Closed versatran01 closed 6 years ago
In the standard variational autoencoder we have the following (simplified) relation:
z ~ q(z|x)
x' ~ p(x'|z)
In the GQN we have the following:
u = 0
for i in 1..L:
z_i ~ q(z_i | x, v, r, θ)
u_i ~ p_θ(u_i | z_i, v, r)
u += u_i
x' ~ p(x' | u)
We can show that these two formulations are the same by letting z = prod q(z_i | z_i-1)
(again a simplification) meaning that q represents some autoregressive density.
z ~ q(z|x, v, r)
x' ~ p(x'|z, v, r)
Thanks for the explanation, this is becoming clearer to me now.
One more question, so the inference_core is conceptually similar to an encoder in a VAE, yet it doesn't shrink the dimension of the image (like all other encoders do). And the generator_core again is like a decoder but doesn't increase the dimension. Is this correct?
It is not the inference_core
that is the encoder, but the combination of that and posterior_density
, which does reduce the dimension.
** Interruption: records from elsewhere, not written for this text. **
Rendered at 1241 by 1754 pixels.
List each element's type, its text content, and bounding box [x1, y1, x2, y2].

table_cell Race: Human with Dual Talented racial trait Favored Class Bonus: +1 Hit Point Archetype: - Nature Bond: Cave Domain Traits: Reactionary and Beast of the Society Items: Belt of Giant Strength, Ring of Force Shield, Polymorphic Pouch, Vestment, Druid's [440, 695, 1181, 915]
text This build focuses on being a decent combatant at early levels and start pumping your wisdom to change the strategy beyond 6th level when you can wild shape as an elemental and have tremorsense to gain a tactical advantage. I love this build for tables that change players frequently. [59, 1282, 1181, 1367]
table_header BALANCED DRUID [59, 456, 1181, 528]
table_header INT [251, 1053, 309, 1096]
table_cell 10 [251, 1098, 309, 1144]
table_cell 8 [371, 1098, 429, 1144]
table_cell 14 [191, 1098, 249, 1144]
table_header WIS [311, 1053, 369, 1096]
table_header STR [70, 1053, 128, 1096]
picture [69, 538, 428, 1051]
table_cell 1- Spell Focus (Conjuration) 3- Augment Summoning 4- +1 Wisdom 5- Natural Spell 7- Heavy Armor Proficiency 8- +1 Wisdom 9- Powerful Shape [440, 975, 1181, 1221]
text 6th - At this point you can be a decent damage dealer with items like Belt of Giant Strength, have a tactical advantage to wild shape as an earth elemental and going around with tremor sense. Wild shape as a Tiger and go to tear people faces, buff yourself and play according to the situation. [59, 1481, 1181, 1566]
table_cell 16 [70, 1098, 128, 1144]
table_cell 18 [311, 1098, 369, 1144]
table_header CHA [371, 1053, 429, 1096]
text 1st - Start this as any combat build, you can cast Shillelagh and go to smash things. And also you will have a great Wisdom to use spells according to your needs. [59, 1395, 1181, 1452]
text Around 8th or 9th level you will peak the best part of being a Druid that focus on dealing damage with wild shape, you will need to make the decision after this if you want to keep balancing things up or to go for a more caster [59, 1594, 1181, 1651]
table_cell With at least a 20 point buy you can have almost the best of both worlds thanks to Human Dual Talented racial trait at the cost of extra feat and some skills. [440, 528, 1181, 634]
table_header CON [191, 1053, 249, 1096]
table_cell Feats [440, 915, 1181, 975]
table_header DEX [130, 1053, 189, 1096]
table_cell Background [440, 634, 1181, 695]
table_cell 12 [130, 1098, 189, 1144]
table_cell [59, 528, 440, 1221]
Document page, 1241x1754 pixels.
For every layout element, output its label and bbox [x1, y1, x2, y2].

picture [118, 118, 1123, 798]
However, dimension shrinking is not a requirement to be a VAE, it just enforces a compression.
Again with the generator, it is the combination of the generator_core
and u
(which is upsampled) that explains the decoder.
Ok, so this u is basically the canvas in the 'conceptual compression' paper, right?
Yes, exactly.
In the gqn paper, they have a VAE baseline, which is just following these equations you mentioned above? which is a CVAE?
z ~ q(z|x, v, r)
x' ~ p(x'|z, v, r)
In the top docstring of generator.py, you mentioned that
I don't quite understand this part and I would really appreciate if you could explain a bit or point me at some related aritcles. For the generator I can see how it is similar to a decoder, where it takes latent z, query viewpoint v, and aggregated representation r and eventually output the image x_mu.
But I'm a bit confused by the inference being the conterpart of encoder.